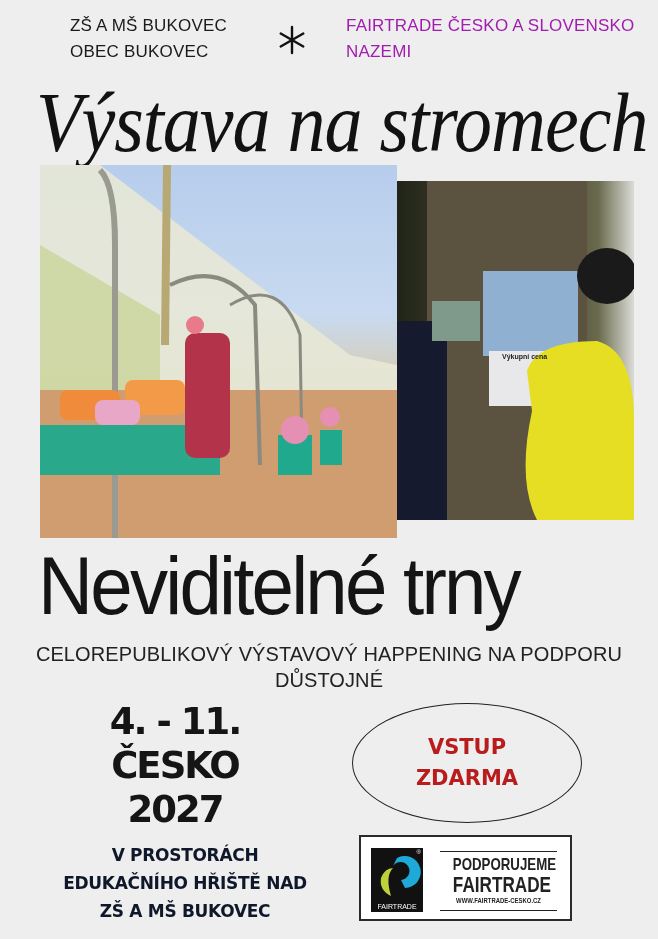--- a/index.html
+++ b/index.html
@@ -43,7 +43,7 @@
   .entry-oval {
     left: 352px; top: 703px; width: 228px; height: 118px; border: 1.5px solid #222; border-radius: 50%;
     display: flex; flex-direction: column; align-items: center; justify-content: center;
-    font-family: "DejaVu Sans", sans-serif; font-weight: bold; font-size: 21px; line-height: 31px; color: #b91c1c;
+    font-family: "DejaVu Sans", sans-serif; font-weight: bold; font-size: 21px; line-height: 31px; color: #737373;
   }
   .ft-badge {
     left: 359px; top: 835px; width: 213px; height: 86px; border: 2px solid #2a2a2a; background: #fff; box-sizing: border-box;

········

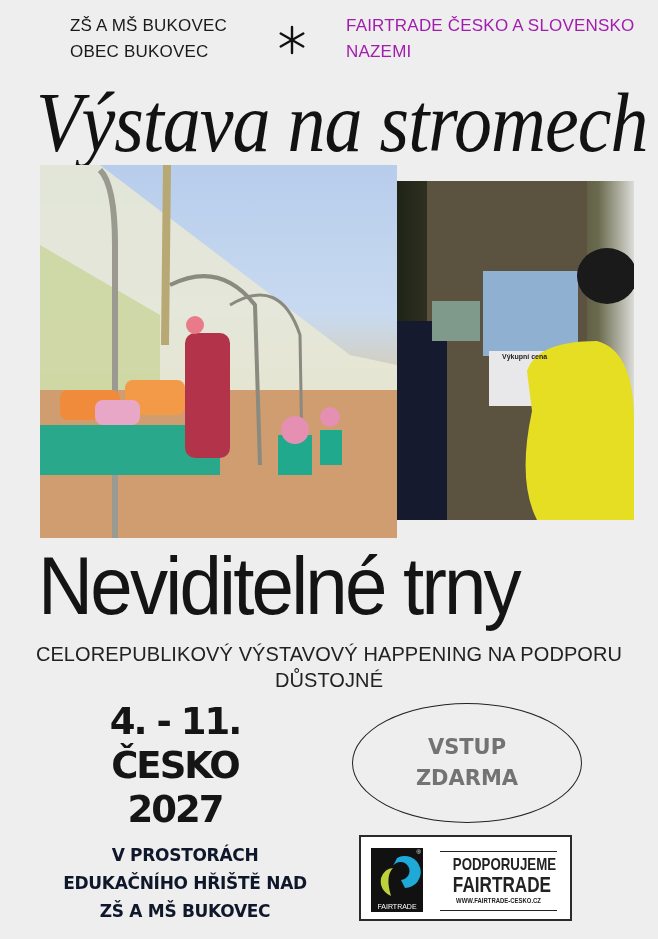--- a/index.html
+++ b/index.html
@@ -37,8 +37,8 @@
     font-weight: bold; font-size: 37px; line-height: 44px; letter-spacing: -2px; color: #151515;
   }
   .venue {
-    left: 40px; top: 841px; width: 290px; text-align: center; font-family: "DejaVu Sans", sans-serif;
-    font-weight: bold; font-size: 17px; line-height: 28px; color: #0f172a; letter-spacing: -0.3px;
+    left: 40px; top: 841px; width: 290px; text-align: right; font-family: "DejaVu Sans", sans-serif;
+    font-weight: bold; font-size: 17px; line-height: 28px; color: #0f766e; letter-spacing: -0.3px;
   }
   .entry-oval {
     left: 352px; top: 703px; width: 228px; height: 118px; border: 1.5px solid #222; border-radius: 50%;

········

Instruction: All that belongs in the answer is the run of lines above from the line containing "31px; color: #b91c1c;" through the line containing "left: 359px; top: 835px;", exactly as written.

The completed task:
-    font-family: "DejaVu Sans", sans-serif; font-weight: bold; font-size: 21px; line-height: 31px; color: #b91c1c;
+    font-family: "DejaVu Sans", sans-serif; font-weight: bold; font-size: 21px; line-height: 31px; color: #737373;
   }
   .ft-badge {
     left: 359px; top: 835px; width: 213px; height: 86px; border: 2px solid #2a2a2a; background: #fff; box-sizing: border-box;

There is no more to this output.